─── RECORDS TO PROCESS ───

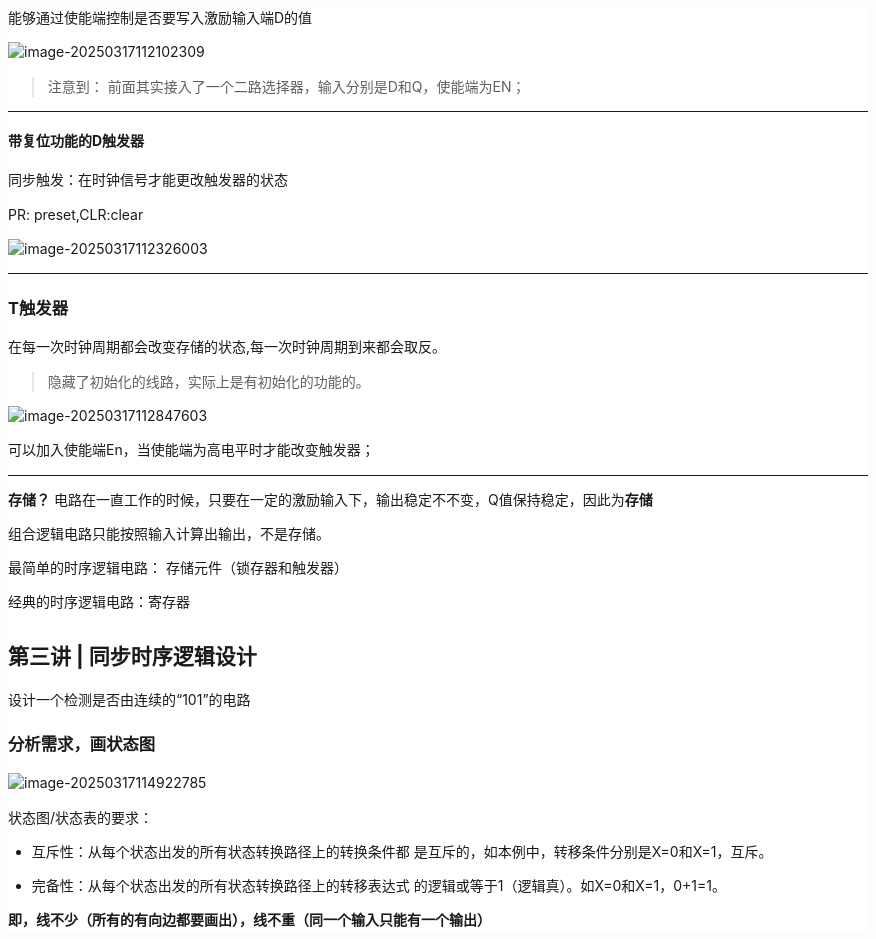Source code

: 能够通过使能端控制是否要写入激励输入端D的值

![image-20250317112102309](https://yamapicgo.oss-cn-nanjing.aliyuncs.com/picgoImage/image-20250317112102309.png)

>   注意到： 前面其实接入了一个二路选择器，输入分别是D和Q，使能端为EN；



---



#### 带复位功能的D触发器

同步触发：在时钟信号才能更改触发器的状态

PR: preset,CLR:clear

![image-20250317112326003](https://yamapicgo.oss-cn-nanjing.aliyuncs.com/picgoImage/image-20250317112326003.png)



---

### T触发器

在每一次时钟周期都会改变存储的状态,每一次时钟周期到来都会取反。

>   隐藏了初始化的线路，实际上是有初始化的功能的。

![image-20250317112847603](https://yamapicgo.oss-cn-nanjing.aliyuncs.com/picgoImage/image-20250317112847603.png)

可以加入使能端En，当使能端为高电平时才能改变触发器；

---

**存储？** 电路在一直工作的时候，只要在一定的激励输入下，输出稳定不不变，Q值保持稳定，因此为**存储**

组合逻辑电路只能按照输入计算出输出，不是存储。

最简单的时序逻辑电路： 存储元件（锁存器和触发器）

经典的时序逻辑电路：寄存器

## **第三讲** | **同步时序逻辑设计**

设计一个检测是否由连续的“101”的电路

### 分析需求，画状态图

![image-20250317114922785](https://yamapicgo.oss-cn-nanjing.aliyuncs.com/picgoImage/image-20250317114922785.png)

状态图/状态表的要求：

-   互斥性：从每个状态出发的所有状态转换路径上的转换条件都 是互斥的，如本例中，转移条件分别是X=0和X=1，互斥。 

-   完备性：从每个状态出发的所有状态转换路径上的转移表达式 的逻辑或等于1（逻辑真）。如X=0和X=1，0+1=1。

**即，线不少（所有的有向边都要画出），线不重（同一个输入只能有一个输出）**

───
─── RECORDS TO PROCESS ───

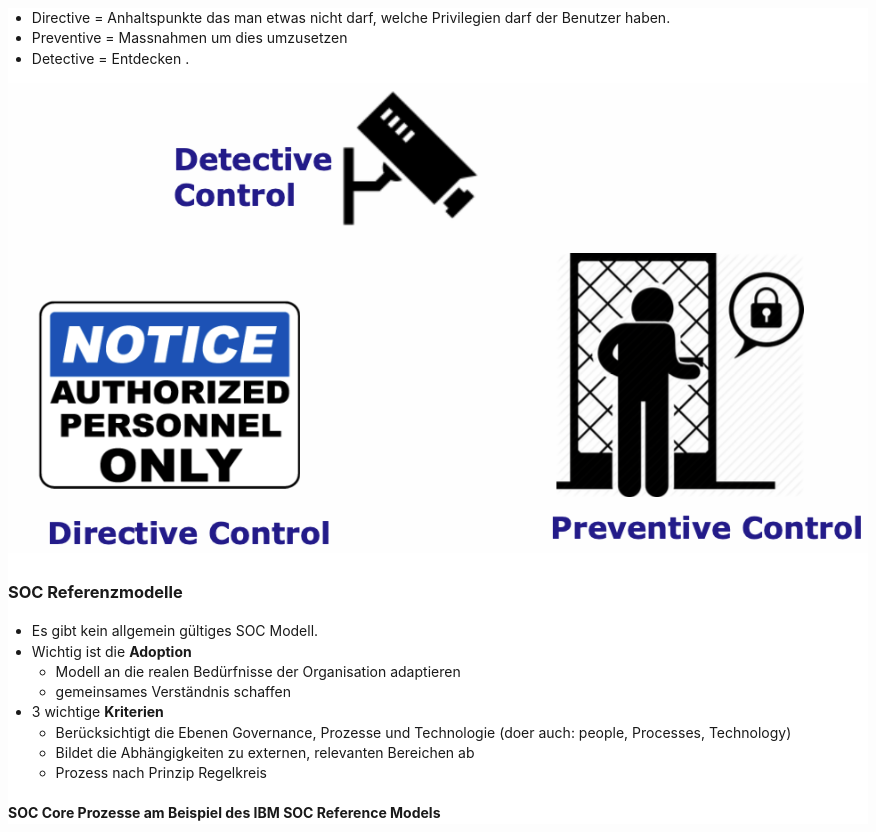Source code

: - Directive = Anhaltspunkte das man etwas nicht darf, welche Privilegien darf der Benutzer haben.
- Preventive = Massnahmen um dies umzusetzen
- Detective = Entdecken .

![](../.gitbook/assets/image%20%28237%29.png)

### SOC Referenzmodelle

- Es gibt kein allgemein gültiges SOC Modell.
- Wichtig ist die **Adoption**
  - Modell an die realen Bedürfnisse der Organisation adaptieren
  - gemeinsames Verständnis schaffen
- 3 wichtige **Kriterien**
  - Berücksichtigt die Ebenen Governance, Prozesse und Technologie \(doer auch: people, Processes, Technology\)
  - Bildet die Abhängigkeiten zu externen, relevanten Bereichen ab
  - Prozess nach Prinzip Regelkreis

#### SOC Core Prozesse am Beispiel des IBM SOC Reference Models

───
─── RECORDS TO PROCESS ───

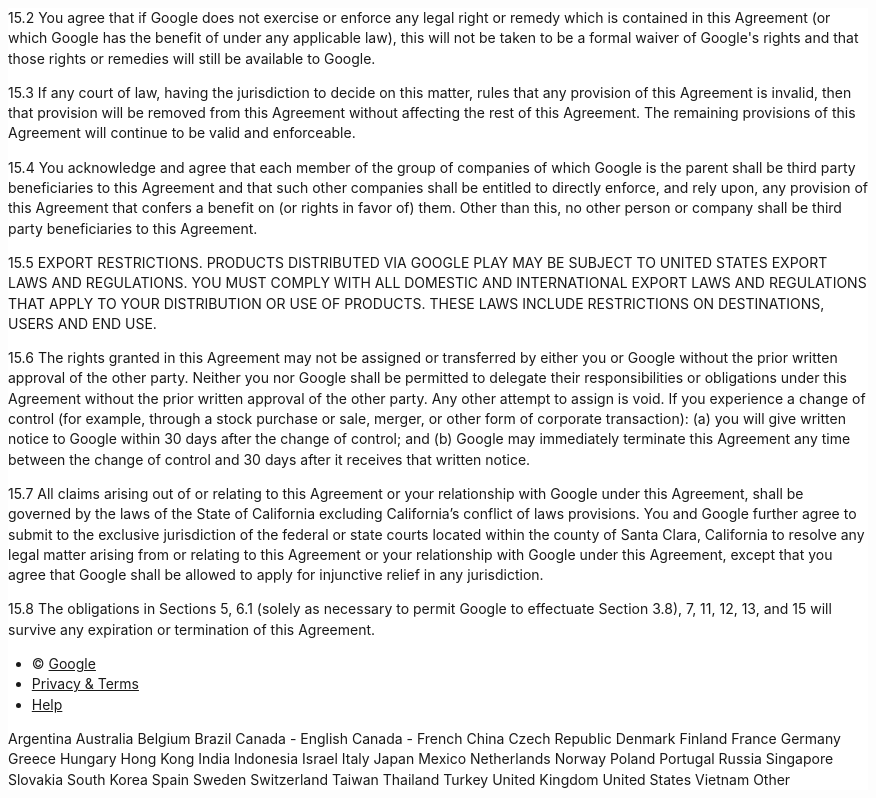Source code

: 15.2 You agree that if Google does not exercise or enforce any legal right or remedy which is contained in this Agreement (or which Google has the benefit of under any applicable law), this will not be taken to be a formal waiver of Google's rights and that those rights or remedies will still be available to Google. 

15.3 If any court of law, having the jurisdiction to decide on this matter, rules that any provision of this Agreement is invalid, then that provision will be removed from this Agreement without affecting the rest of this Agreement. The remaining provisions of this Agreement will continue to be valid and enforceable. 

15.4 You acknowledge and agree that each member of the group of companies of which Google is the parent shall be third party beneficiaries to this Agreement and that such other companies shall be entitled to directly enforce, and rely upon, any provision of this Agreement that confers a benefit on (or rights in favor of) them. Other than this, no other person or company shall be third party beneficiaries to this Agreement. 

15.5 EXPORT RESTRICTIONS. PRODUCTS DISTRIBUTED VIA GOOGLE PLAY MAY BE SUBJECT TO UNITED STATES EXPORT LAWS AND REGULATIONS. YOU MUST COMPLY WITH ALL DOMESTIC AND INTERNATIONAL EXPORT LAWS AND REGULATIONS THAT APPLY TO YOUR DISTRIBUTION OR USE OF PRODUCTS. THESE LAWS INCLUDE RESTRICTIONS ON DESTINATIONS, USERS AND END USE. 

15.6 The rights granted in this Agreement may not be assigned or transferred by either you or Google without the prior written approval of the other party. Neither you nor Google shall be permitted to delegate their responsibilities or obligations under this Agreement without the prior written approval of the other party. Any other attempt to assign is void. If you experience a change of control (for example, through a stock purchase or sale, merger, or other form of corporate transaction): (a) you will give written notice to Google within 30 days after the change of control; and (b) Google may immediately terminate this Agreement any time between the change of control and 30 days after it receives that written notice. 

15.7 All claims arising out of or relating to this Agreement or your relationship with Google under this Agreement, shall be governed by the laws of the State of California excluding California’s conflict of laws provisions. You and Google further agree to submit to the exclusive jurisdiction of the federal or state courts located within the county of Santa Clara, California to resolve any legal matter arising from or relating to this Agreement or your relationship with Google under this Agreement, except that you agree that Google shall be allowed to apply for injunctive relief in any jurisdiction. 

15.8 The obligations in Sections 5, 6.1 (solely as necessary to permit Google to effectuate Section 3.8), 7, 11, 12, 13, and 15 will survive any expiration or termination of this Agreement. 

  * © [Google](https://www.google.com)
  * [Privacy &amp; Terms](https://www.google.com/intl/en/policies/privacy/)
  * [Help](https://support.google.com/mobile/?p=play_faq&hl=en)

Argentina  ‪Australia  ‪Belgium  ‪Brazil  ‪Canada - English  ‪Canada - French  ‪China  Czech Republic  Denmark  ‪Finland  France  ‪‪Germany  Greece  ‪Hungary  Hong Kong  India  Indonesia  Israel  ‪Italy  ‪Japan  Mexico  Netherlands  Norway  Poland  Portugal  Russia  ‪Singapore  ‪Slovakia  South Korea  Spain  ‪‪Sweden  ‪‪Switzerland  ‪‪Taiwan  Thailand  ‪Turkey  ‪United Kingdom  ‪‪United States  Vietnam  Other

───

### WHAT YOU ARE ASKED TO DO
Locate every line in the records that contains the string "aliyuncs", and copy each such line in full.

### TASK RESPONSE
![image-20250317112102309](https://yamapicgo.oss-cn-nanjing.aliyuncs.com/picgoImage/image-20250317112102309.png)
![image-20250317112326003](https://yamapicgo.oss-cn-nanjing.aliyuncs.com/picgoImage/image-20250317112326003.png)
![image-20250317112847603](https://yamapicgo.oss-cn-nanjing.aliyuncs.com/picgoImage/image-20250317112847603.png)
![image-20250317114922785](https://yamapicgo.oss-cn-nanjing.aliyuncs.com/picgoImage/image-20250317114922785.png)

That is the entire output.